2. How Search Engines Identify Duplicate Content
Some examples will illustrate the process for Google as it finds
duplicate content on the Web. In the examples shown in Figures Figure 1 through Figure 4, three assumptions have been
made:
The page with text is assumed to be a page containing
duplicate content (not just a snippet, despite the
illustration).
Each page of duplicate content is presumed to be on a separate
domain.
The steps that follow have been simplified to make the process
as easy and clear as possible. This is almost certainly not the
exact way in which Google performs (but it conveys the
effect).
There are a few facts about duplicate content that bear mentioning
as they can trip up webmasters who are new to the duplicate content
issue:
Location of the duplicate content
Is it duplicated content if it is all on my site? Yes, in
fact, duplicate content can occur within a site or across
different sites.
Percentage of duplicate content
What percentage of a page has to be duplicated before you
run into duplicate content filtering? Unfortunately, the search
engines would never reveal this information because it would
compromise their ability to prevent the problem.
It is also a near certainty that the percentage at each
engine fluctuates regularly and that more than one simple direct
comparison goes into duplicate content detection. The bottom line
is that pages do not need to be identical to be considered
duplicates.
Ratio of code to text
What if your code is huge and there are very few unique HTML
elements on the page? Will Google think the pages are all
duplicates of one another? No. The search engines do not really
care about your code; they are interested in the content on your
page. Code size becomes a problem only when it becomes
extreme.
Ratio of navigation elements to unique content
Every page on my site has a huge navigation bar, lots of
header and footer items, but only a little bit of content; will
Google think these pages are duplicates? No. Google (and Yahoo!
and Bing) factor out the common page elements such as navigation
before evaluating whether a page is a duplicate. They are very
familiar with the layout of websites and recognize that permanent
structures on all (or many) of a site’s pages are quite normal.

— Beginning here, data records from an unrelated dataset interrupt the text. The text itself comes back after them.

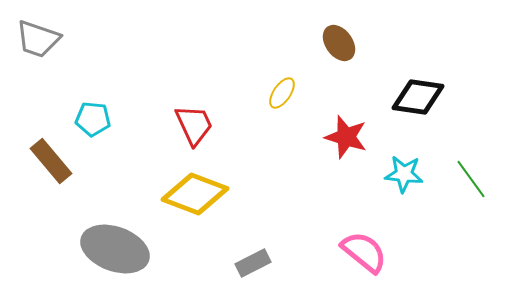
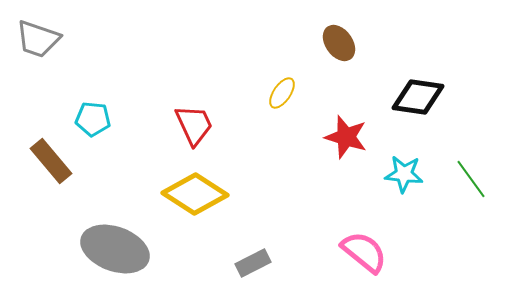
yellow diamond: rotated 12 degrees clockwise
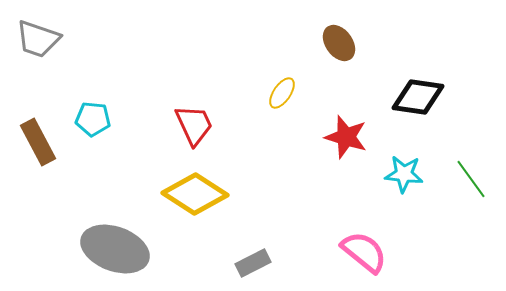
brown rectangle: moved 13 px left, 19 px up; rotated 12 degrees clockwise
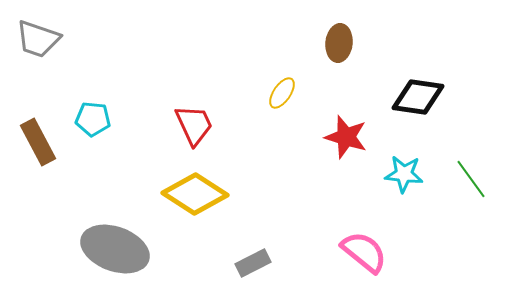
brown ellipse: rotated 42 degrees clockwise
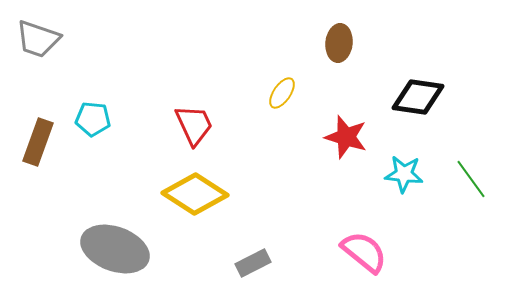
brown rectangle: rotated 48 degrees clockwise
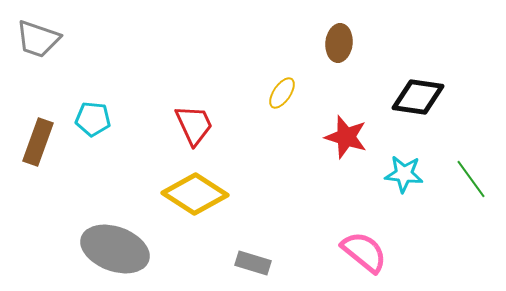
gray rectangle: rotated 44 degrees clockwise
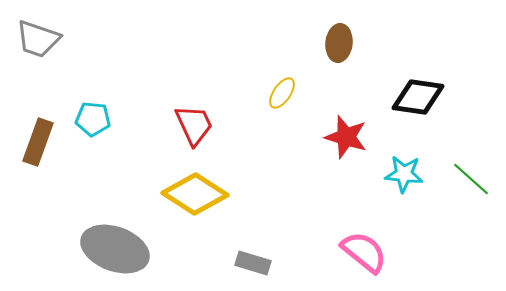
green line: rotated 12 degrees counterclockwise
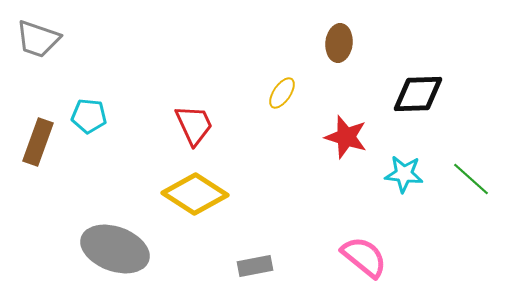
black diamond: moved 3 px up; rotated 10 degrees counterclockwise
cyan pentagon: moved 4 px left, 3 px up
pink semicircle: moved 5 px down
gray rectangle: moved 2 px right, 3 px down; rotated 28 degrees counterclockwise
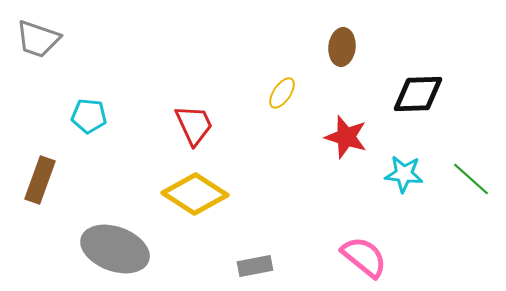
brown ellipse: moved 3 px right, 4 px down
brown rectangle: moved 2 px right, 38 px down
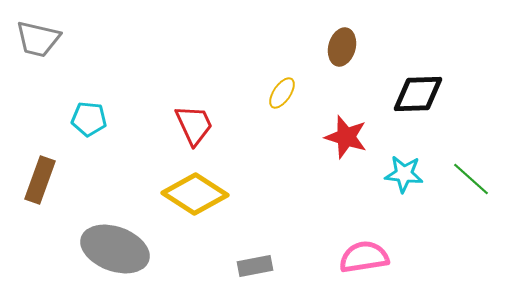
gray trapezoid: rotated 6 degrees counterclockwise
brown ellipse: rotated 9 degrees clockwise
cyan pentagon: moved 3 px down
pink semicircle: rotated 48 degrees counterclockwise
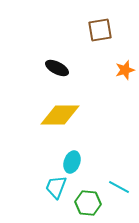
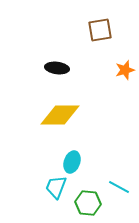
black ellipse: rotated 20 degrees counterclockwise
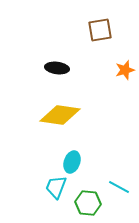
yellow diamond: rotated 9 degrees clockwise
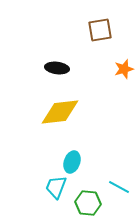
orange star: moved 1 px left, 1 px up
yellow diamond: moved 3 px up; rotated 15 degrees counterclockwise
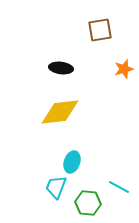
black ellipse: moved 4 px right
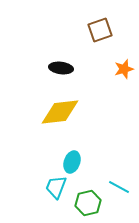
brown square: rotated 10 degrees counterclockwise
green hexagon: rotated 20 degrees counterclockwise
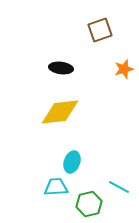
cyan trapezoid: rotated 65 degrees clockwise
green hexagon: moved 1 px right, 1 px down
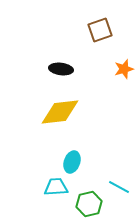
black ellipse: moved 1 px down
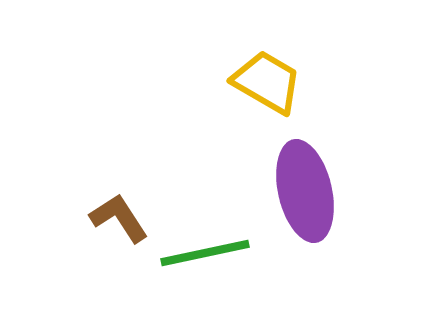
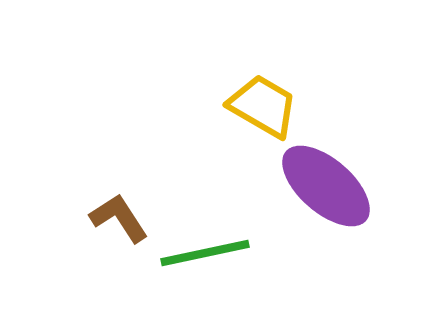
yellow trapezoid: moved 4 px left, 24 px down
purple ellipse: moved 21 px right, 5 px up; rotated 36 degrees counterclockwise
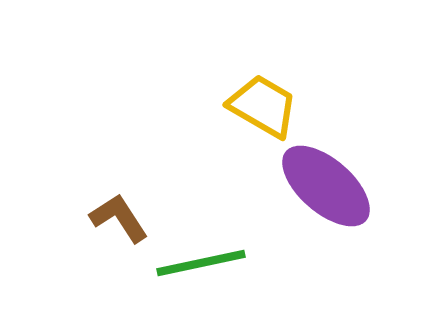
green line: moved 4 px left, 10 px down
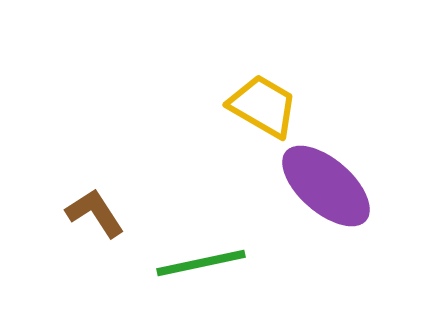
brown L-shape: moved 24 px left, 5 px up
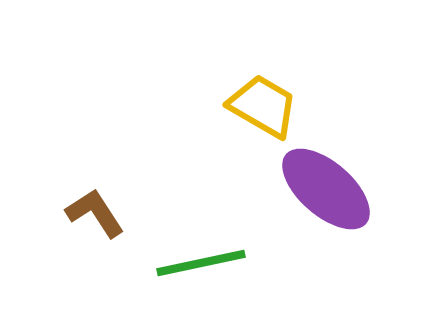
purple ellipse: moved 3 px down
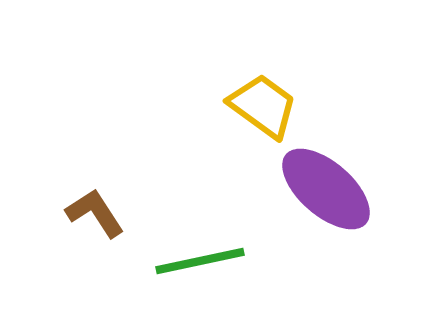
yellow trapezoid: rotated 6 degrees clockwise
green line: moved 1 px left, 2 px up
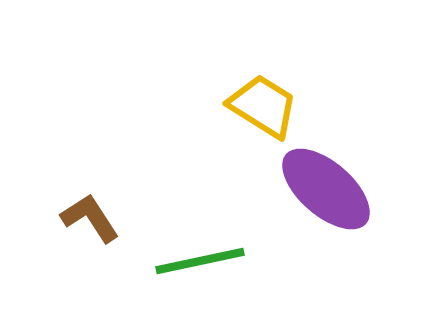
yellow trapezoid: rotated 4 degrees counterclockwise
brown L-shape: moved 5 px left, 5 px down
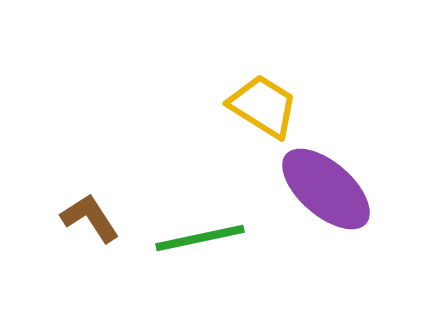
green line: moved 23 px up
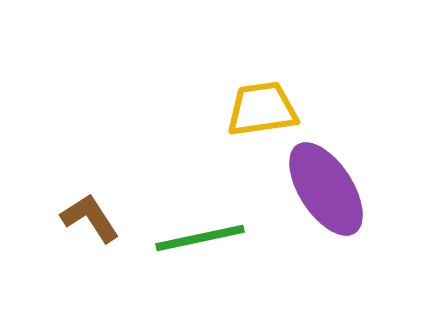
yellow trapezoid: moved 1 px left, 3 px down; rotated 40 degrees counterclockwise
purple ellipse: rotated 16 degrees clockwise
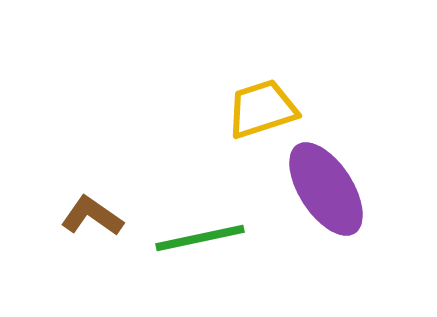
yellow trapezoid: rotated 10 degrees counterclockwise
brown L-shape: moved 2 px right, 2 px up; rotated 22 degrees counterclockwise
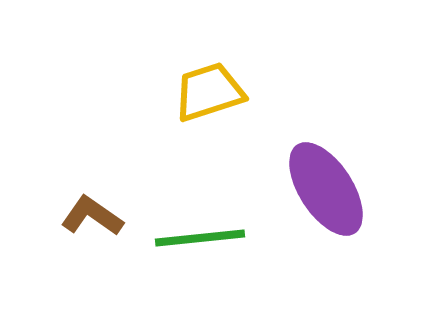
yellow trapezoid: moved 53 px left, 17 px up
green line: rotated 6 degrees clockwise
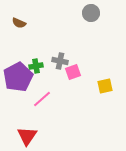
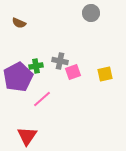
yellow square: moved 12 px up
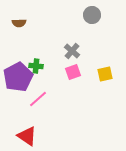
gray circle: moved 1 px right, 2 px down
brown semicircle: rotated 24 degrees counterclockwise
gray cross: moved 12 px right, 10 px up; rotated 28 degrees clockwise
green cross: rotated 16 degrees clockwise
pink line: moved 4 px left
red triangle: rotated 30 degrees counterclockwise
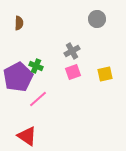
gray circle: moved 5 px right, 4 px down
brown semicircle: rotated 88 degrees counterclockwise
gray cross: rotated 21 degrees clockwise
green cross: rotated 16 degrees clockwise
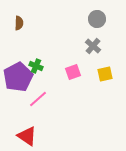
gray cross: moved 21 px right, 5 px up; rotated 21 degrees counterclockwise
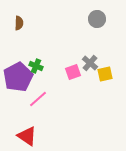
gray cross: moved 3 px left, 17 px down
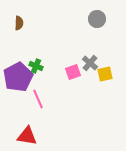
pink line: rotated 72 degrees counterclockwise
red triangle: rotated 25 degrees counterclockwise
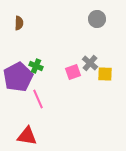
yellow square: rotated 14 degrees clockwise
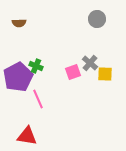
brown semicircle: rotated 88 degrees clockwise
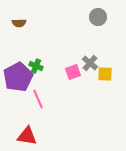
gray circle: moved 1 px right, 2 px up
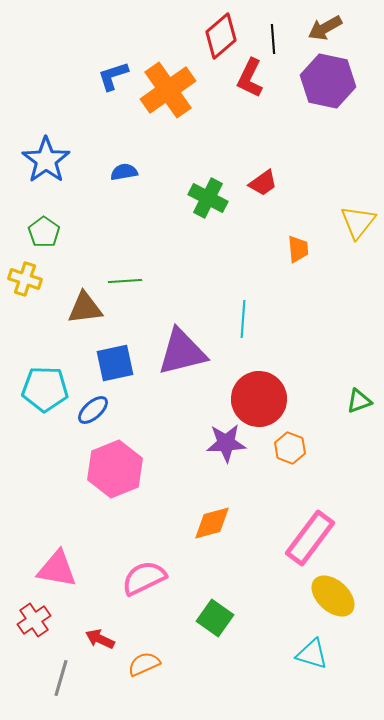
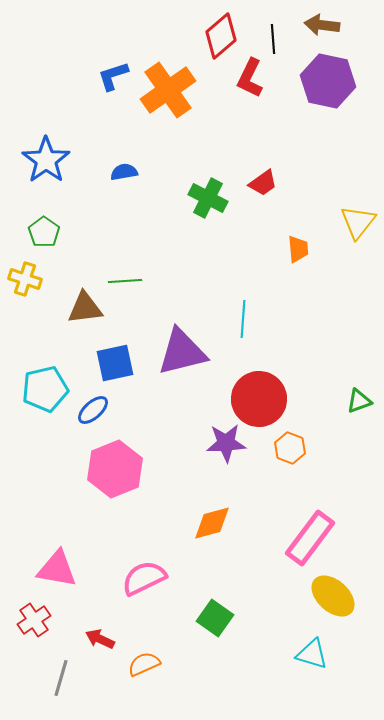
brown arrow: moved 3 px left, 3 px up; rotated 36 degrees clockwise
cyan pentagon: rotated 15 degrees counterclockwise
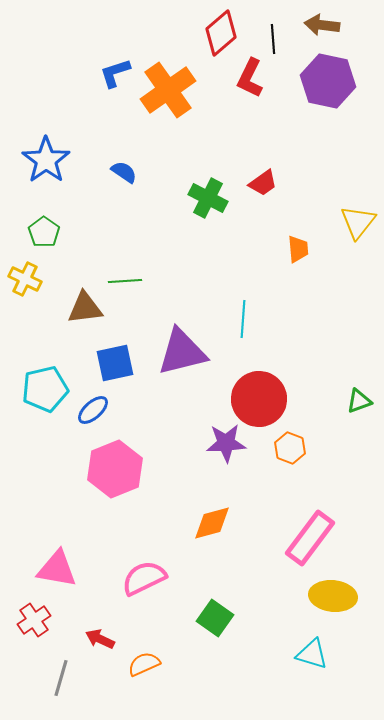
red diamond: moved 3 px up
blue L-shape: moved 2 px right, 3 px up
blue semicircle: rotated 44 degrees clockwise
yellow cross: rotated 8 degrees clockwise
yellow ellipse: rotated 36 degrees counterclockwise
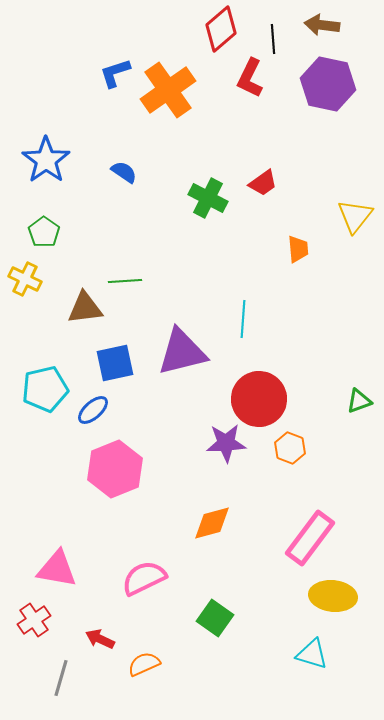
red diamond: moved 4 px up
purple hexagon: moved 3 px down
yellow triangle: moved 3 px left, 6 px up
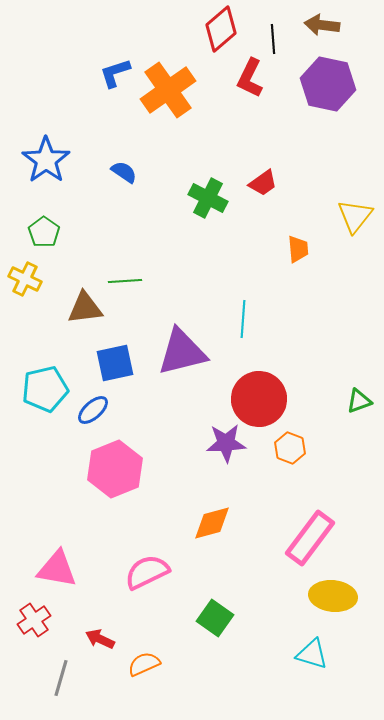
pink semicircle: moved 3 px right, 6 px up
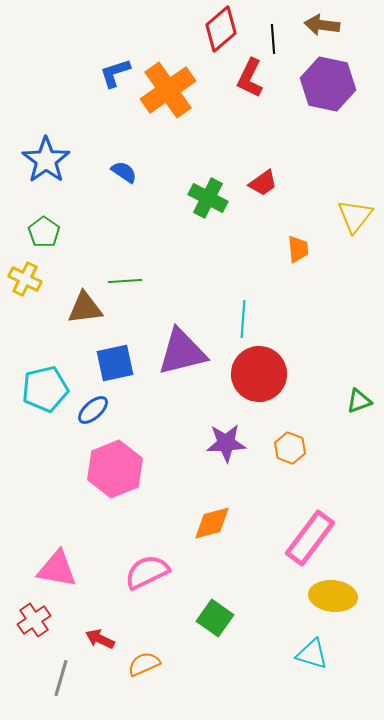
red circle: moved 25 px up
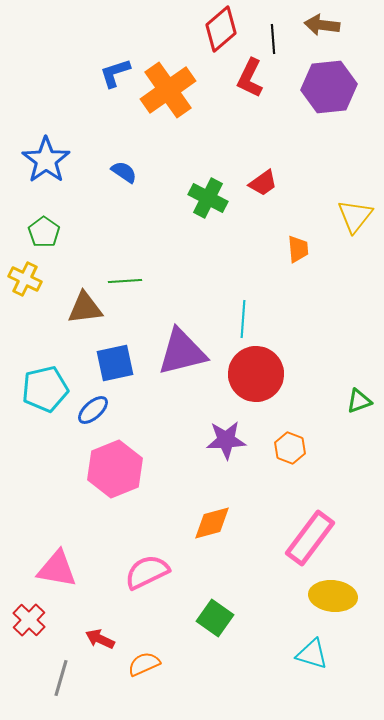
purple hexagon: moved 1 px right, 3 px down; rotated 18 degrees counterclockwise
red circle: moved 3 px left
purple star: moved 3 px up
red cross: moved 5 px left; rotated 12 degrees counterclockwise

Instead, they’ll pay attention to the “unique” portions of each
page and often will largely ignore the rest.
Licensed content
What should I do if I want to avoid duplicate content
problems, but I have licensed content from other web sources to
show my visitors? Use meta name =
"robots" content="noindex, follow". Place this in your
page’s header and the search engines will know that the content
isn’t for them. This is a general best practice, because then
humans can still visit the page, link to it, and the links on the
page will still carry value.
Another alternative is to make sure you have exclusive
ownership and publication rights for that content.